Nach den unbekämpft gebliebenen Urteilsfeststellungen wurde beim Angeklagten Friedrich H***** die Qualifikation des § 145 Abs 1 Z 1 StGB jedoch zu Unrecht angenommen und gereicht ihm dies auch zum Nachteil. Gemäß § 290 Abs 1 StPO war daher aus Anlass seiner Nichtigkeitsbeschwerde die rechtliche Unterstellung der festgestellten Tatsachen auch unter § 145 Abs 1 Z 1 StGB ersatzlos aufzuheben und damit auch der Strafausspruch zu kassieren. Bei der dadurch erforderlich gewordenen Strafneubemessung wertete der Oberste Gerichtshof als erschwerend die Begehung mehrerer strafbarer Handlungen derselben und verschiedener Art, die zahlreichen, auf der gleichen schädlichen Neigung und die Voraussetzungen der Strafschärfung bei Rückfall begründenden Vorverurteilungen sowie den raschen Rückfall; als mildernd hingegen den Umstand, dass das Verbrechen der schweren Erpressung sowie die Vergehen der Nötigung und der Körperverletzung beim Versuch geblieben sind.
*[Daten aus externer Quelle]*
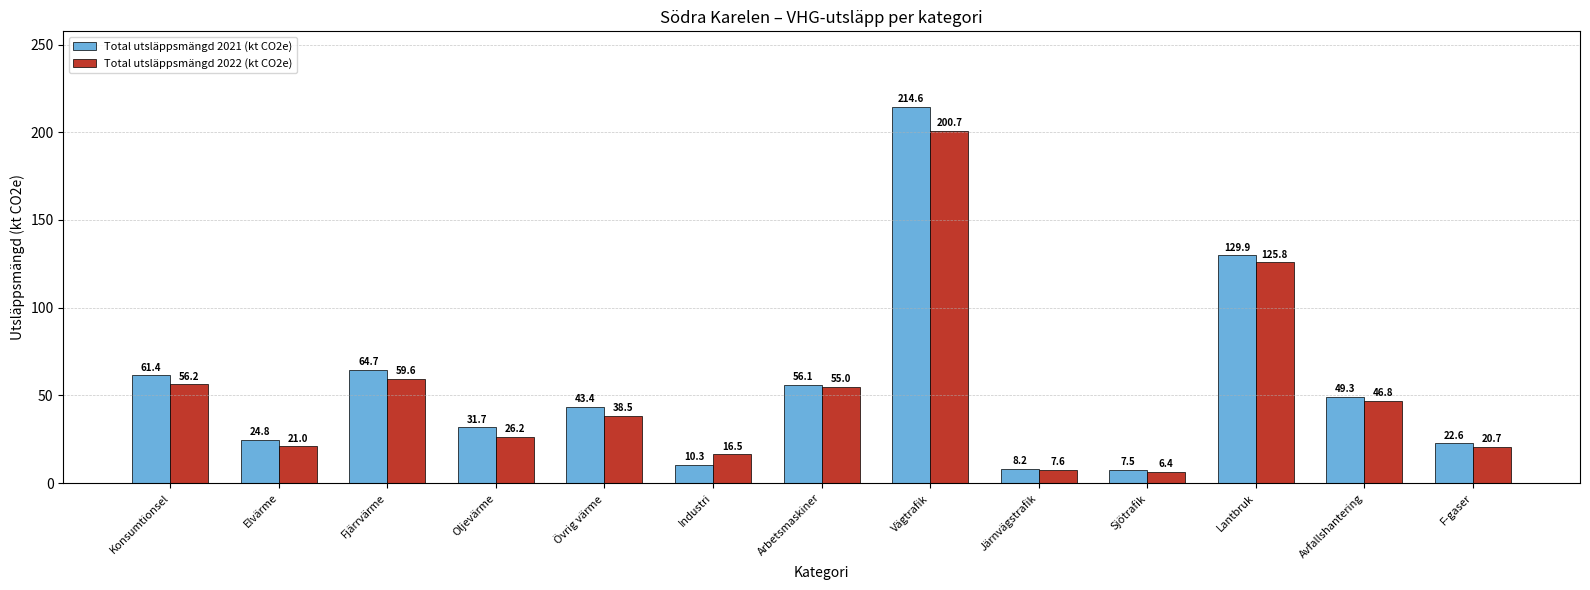

Count the number of data series in this chart.

2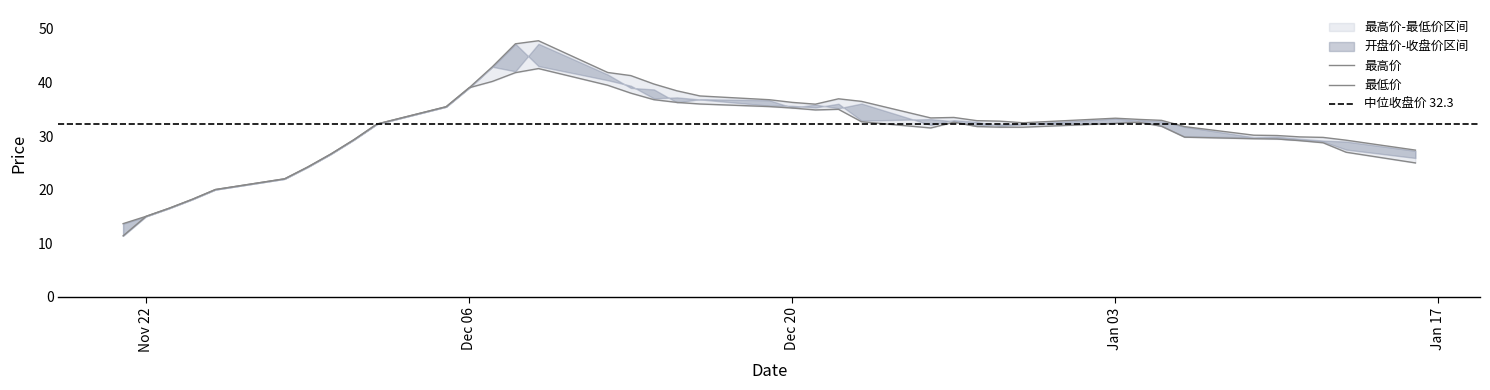

What position from the right is 2016-11-28?

35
Die vom Angeklagten begangenen Taten weisen einen erheblichen Schuldgehalt auf. Die zahlreichen Vorstrafen und der äußerst rasche Rückfall innerhalb eines Monates nach Verbüßung einer viermonatigen Freiheitsstrafe lassen auf eine Persönlichkeit schließen, die den rechtlichen geschützten Werten ablehnend gegenüber steht. Es bedarf daher aus spezialpräventiven Gründen des Vollzuges einer nicht unbeträchtlichen Freiheitsstrafe. Diese war mit 5 ½ Jahren auszumessen.